The American Osteopathic Association says there’s a harmful stigma toward DOs, who make up 11% of the physician workforce. Both DOs and MDs are trained physicians who are licensed by the same accrediting body. (The main difference is that DOs receive additional training in “whole-body” techniques, as holistic physicians.)
YouTube influencer and family physician Dr. Mike Varshavski encouraged medical students to stop wearing scrubs from the brand.
“They’re willing to put women down; they’re willing to put DOs down to make more money,” the DO said in a recent video. “If they truly cared, there would be checks and balances in place to prevent this.”
Some also came to the brand’s defense.
Dr. Michelle Nguyen Maneevese, a vascular and interventional radiologist and FIGS ambassador, called the video a “mistake” but encouraged her followers to hold FIGS accountable.
“If I was judged on a single mistake, then my career would have ended as a 3rd year medical student when labs weren’t updated before rounds and I didn’t have the newest creatinine,” she wrote in an impassioned Instagram post. “Watch [FIGS] closely, I promise you from this point forward they will ALWAYS have the updated creatinine.”?
FIGS vows to improve
News of the brand’s commitment to change softened critics slightly. In a statement to CNN, Dr. Kevin Klauer, a DO and CEO of the American Osteopathic Association, said that while he was “appalled” by the “ill-conceived” clip, he was working with FIGS to right its wrongs.
FIGS also will hire health care consultants to assist with future product shoots, according to Hasson and Spear.
Hohl called it a “step in the right direction” but said there’s more that could be done – namely, featuring “a wider range of health care practitioners,” rather than mainly doctors and nurses, in their ads.
In response to the brand’s apology, many doctors of osteopathic medicine and medical students who were openly critical of the brand later said they were glad to see the brand take responsibility.
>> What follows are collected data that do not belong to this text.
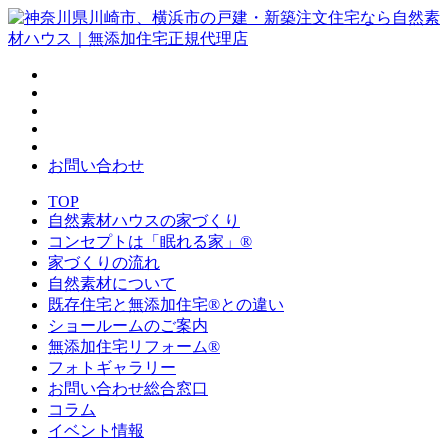
お問い合わせ
TOP
自然素材ハウスの家づくり
コンセプトは「眠れる家」®
家づくりの流れ
自然素材について
既存住宅と無添加住宅®との違い
ショールームのご案内
無添加住宅リフォーム®
フォトギャラリー
お問い合わせ総合窓口
コラム
イベント情報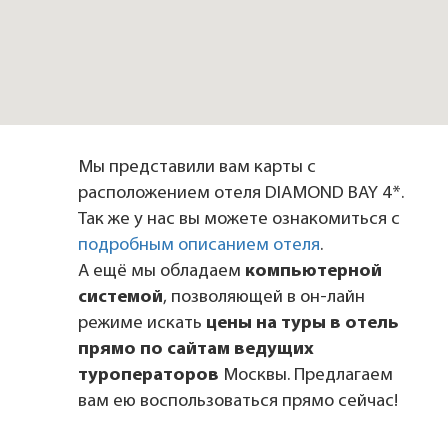
Мы представили вам карты с
расположением отеля DIAMOND BAY 4*.
Так же у нас вы можете ознакомиться с
подробным описанием отеля
.
А ещё мы обладаем
компьютерной
системой
, позволяющей в он-лайн
режиме искать
цены на туры в отель
прямо по сайтам ведущих
туроператоров
Москвы. Предлагаем
вам ею воспользоваться прямо сейчас!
Dr. Sunnie Kim, gastrointestinal medical oncologist at the University of Colorado Cancer Center, called it a “great response” on Twitter, adding “hope we can all get to a better place with gender equality and continue to debunk outdated stereotypes.”
However, many said they won’t accept an apology without action – noting that they plan to monitor to see whether the company continues to improve.